Exercise instructions
Every line with the string "junctions" should be copied from the data.

Material for this exercise
***

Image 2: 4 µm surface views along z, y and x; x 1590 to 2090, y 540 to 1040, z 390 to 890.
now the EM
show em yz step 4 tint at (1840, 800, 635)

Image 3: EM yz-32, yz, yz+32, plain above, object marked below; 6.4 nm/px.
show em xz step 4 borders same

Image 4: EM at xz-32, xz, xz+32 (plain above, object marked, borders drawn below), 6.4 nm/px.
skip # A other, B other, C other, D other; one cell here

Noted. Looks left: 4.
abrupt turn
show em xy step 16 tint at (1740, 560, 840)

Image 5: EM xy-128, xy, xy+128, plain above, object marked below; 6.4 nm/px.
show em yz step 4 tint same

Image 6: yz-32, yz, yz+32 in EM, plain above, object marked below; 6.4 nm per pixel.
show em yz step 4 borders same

***

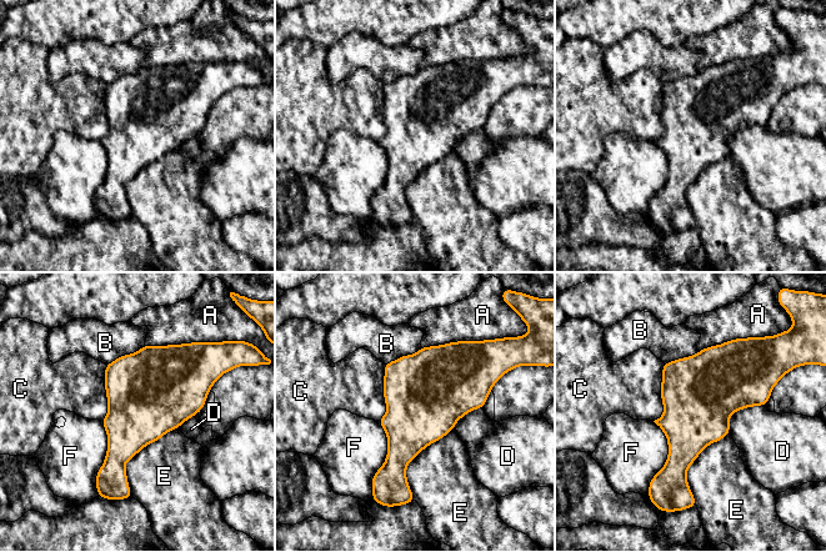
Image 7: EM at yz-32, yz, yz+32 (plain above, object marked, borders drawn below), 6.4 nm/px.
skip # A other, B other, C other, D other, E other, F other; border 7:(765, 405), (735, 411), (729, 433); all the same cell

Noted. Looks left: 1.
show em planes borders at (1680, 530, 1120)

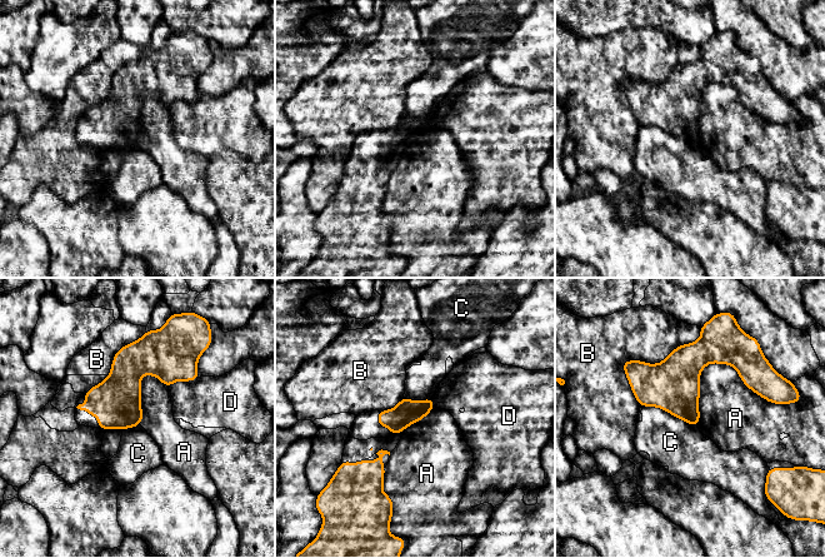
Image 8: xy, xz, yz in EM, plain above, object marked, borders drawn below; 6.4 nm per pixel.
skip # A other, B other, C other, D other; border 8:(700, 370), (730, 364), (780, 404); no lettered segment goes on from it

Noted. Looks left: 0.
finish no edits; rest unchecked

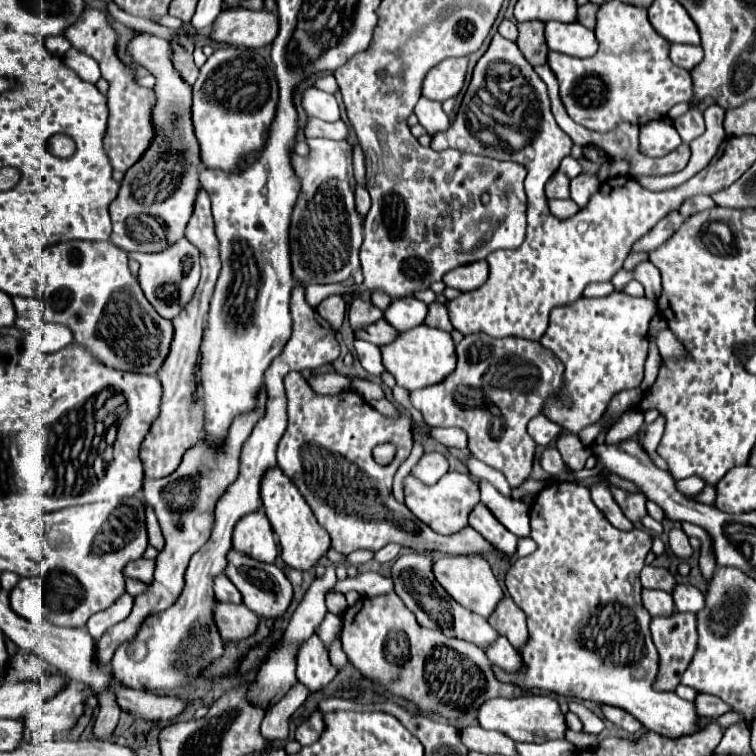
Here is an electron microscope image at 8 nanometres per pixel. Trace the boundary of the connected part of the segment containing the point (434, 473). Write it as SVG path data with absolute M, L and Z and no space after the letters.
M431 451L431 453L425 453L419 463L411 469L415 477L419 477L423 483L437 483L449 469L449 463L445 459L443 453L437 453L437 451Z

***

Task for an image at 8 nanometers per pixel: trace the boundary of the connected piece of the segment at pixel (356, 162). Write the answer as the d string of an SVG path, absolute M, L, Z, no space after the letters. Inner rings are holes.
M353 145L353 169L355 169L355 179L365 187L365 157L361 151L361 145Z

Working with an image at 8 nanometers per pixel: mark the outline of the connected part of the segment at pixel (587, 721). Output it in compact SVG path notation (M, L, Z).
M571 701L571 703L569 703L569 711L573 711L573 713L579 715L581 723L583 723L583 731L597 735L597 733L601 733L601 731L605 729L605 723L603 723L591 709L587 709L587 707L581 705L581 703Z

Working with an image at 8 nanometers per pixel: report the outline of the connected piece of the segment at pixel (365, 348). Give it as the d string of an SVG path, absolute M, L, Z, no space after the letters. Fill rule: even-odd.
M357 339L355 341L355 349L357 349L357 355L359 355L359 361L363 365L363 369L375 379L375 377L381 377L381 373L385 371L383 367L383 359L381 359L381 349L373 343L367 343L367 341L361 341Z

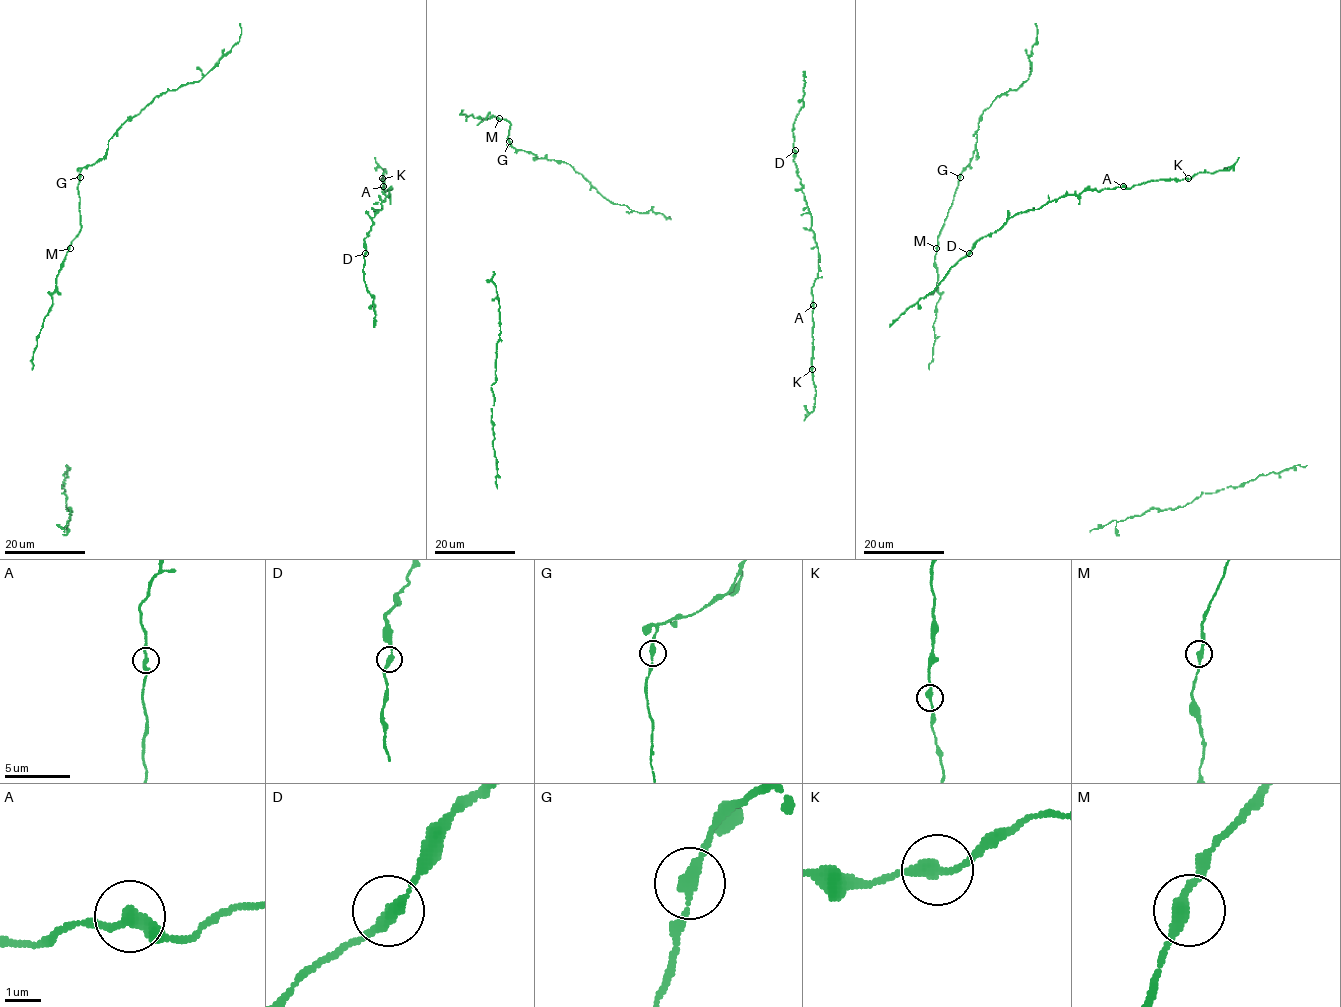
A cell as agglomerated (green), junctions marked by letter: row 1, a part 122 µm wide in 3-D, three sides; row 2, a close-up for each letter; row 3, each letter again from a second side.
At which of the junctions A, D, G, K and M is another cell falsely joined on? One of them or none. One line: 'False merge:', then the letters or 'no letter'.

***

Completed task
A cell as agglomerated (green), junctions marked by letter: row 1, a part 122 µm wide in 3-D, three sides; row 2, a close-up for each letter; row 3, each letter again from a second side.
At which of the junctions A, D, G, K and M is another cell falsely joined on? One of them or none. One line: 'False merge:', then the letters or 'no letter'.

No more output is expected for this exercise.